NEW YORK -- Union head Donald Fehr made his most pointed criticism of the baseball owners' economic proposals, calling them "a wholesale attack on the salary structure."
In memos sent to players and agents, Fehr said management's revenue sharing and luxury tax plans would result in crippling losses for baseball's biggest spenders. The New York Yankees, who gave up $28 million of their $242 million revenue to other teams last year, would have to surrender $86.9 million, Fehr said.
Meanwhile, 10 days before the strike deadline players set last week, negotiators met twice and discussed the core economic issues, focusing on the luxury tax and revenue sharing. The sides did not provide details but planned to meet again today.
San Diego owner John Moores told The New York Times he would prefer a yearlong work stoppage to a bad deal and predicted as many as 10 other owners would support his position if players go on strike Aug. 30.
"I think he's accurate on people who feel strongly that significant change needs to occur," Astros owner Drayton McLane told The Associated Press.
Colorado Rockies owner Jerry McMorris said hard-liners had become more vehement in lobbying for their position.
"The hawks are circling," he said.
Nonetheless, the union strenuously opposes what owners have on the table.
In memos sent to players on Saturday and to agents on Monday, Fehr disclosed the amounts that would be transferred from baseball's wealthiest clubs to the others under management's revenue sharing and luxury tax proposals.
The New York Mets would give up the second most at $35.8 million, followed by the Boston Red Sox ($34.2 million) and the Seattle Mariners ($32.3 million), according to his memos, which analyzed proposals using revenue and payroll figures from the 2001 season. Most of the money would be redistributed to low-revenue teams.
"The players have addressed what the clubs have said are their concerns in bargaining, but not what their revenue sharing and tax proposals reveal is their objective: a wholesale attack on the salary structure," Fehr said in the memo, first revealed Tuesday by Newsday and later obtained by the AP.
Rob Manfred, management's top labor lawyer, called it a "baffling characterization."
"Our purpose, in terms of the revenue sharing and the tax, is to take money, redistribute it among the clubs, place some sort of a speed bump on the very highest-payroll clubs," Manfred said.
Manfred said the owners' proposals were made to "reduce revenue disparity" and that they contained "a very, very limited form of payroll regulation designed to improve competitive balance."
Fehr wouldn't respond to Manfred's statements, saying only: "Rob knows better."
In his memos, Fehr said players agreed to raise the amount of money to be transferred in revenue sharing from $169 million to $235 million annually, and said owners proposed $282 million be transferred.

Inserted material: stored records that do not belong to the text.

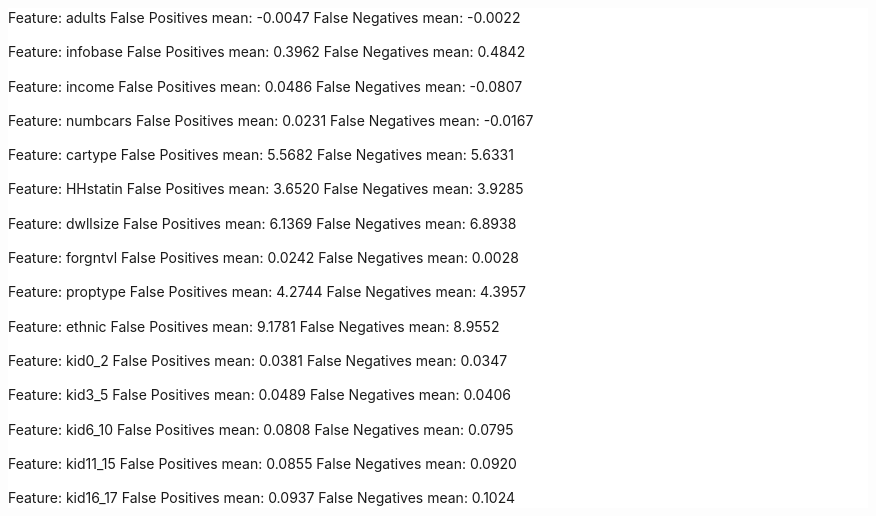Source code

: Feature: adults
  False Positives mean: -0.0047
  False Negatives mean: -0.0022

Feature: infobase
  False Positives mean: 0.3962
  False Negatives mean: 0.4842

Feature: income
  False Positives mean: 0.0486
  False Negatives mean: -0.0807

Feature: numbcars
  False Positives mean: 0.0231
  False Negatives mean: -0.0167

Feature: cartype
  False Positives mean: 5.5682
  False Negatives mean: 5.6331

Feature: HHstatin
  False Positives mean: 3.6520
  False Negatives mean: 3.9285

Feature: dwllsize
  False Positives mean: 6.1369
  False Negatives mean: 6.8938

Feature: forgntvl
  False Positives mean: 0.0242
  False Negatives mean: 0.0028

Feature: proptype
  False Positives mean: 4.2744
  False Negatives mean: 4.3957

Feature: ethnic
  False Positives mean: 9.1781
  False Negatives mean: 8.9552

Feature: kid0_2
  False Positives mean: 0.0381
  False Negatives mean: 0.0347

Feature: kid3_5
  False Positives mean: 0.0489
  False Negatives mean: 0.0406

Feature: kid6_10
  False Positives mean: 0.0808
  False Negatives mean: 0.0795

Feature: kid11_15
  False Positives mean: 0.0855
  False Negatives mean: 0.0920

Feature: kid16_17
  False Positives mean: 0.0937
  False Negatives mean: 0.1024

Owners have asked to tax the portions of payrolls over $102 million and want a tax rate of 37.5 to 50 percent. They say the plans would increase competitive balance by decreasing the difference between the highest and lowest payrolls.
Players, not wanting to slow spending that much, have proposed thresholds of $130 million to $150 million, with a tax rate of 15 to 30 percent.
Fehr said seven teams currently have 2002 payrolls above the owners' threshold, with the Yankees at $171.2 million, followed by Texas ($131.4 million), Los Angeles ($118.8 million), Boston ($114.8 million), the Mets ($112.9 million), Arizona ($112.1 million) and Atlanta ($110.4 million). These figures include the average annual values of players on 40-man rosters plus about $7.7 million in benefits.
Just below the threshold, according to Fehr, are Seattle ($98 million), St. Louis ($96.3 million), San Francisco ($94.5 million), the Chicago Cubs ($93.2 million) and Cleveland ($92.3 million).
"Simply put, the clubs' proposed tax is designed to and would apply enormous pressure to reduce payrolls," Fehr said. "Its purpose is to lower salaries."
The Yankees are so concerned about their position that team president Randy Levine and chief operating Lonn Trost met Friday with Bob DuPuy, baseball's No. 2 official, and Manfred. The two Yankees representatives told them the owners' proposals, if put in effect, would leave the team insolvent or close to it, a source with knowledge of the meeting said Tuesday on the condition of anonymity.
With the deadline for baseball's ninth work stoppage since 1972 drawing near, several owners have spoken up in recent days.
Moores said if baseball is shut down, "I'll be prepared to sit out a season."
"I'm not going to be a part of a crazy system where we have to keep raising ticket prices," he told the Times in Tuesday's editions.
He did not return a telephone call Tuesday seeking comment.
Last weekend, Texas Rangers owner Tom Hicks said if players strike, owners may push for a salary cap. Fehr, in his memo, called the current proposals "tantamount to a salary cap."
"If the owners really wanted a salary cap, they know how to propose a salary cap and they would have instructed me to do so," Manfred said. "Instead, we approached this negotiation with a modest set of proposals that alone or in combination cannot be fairly characterized as a salary cap."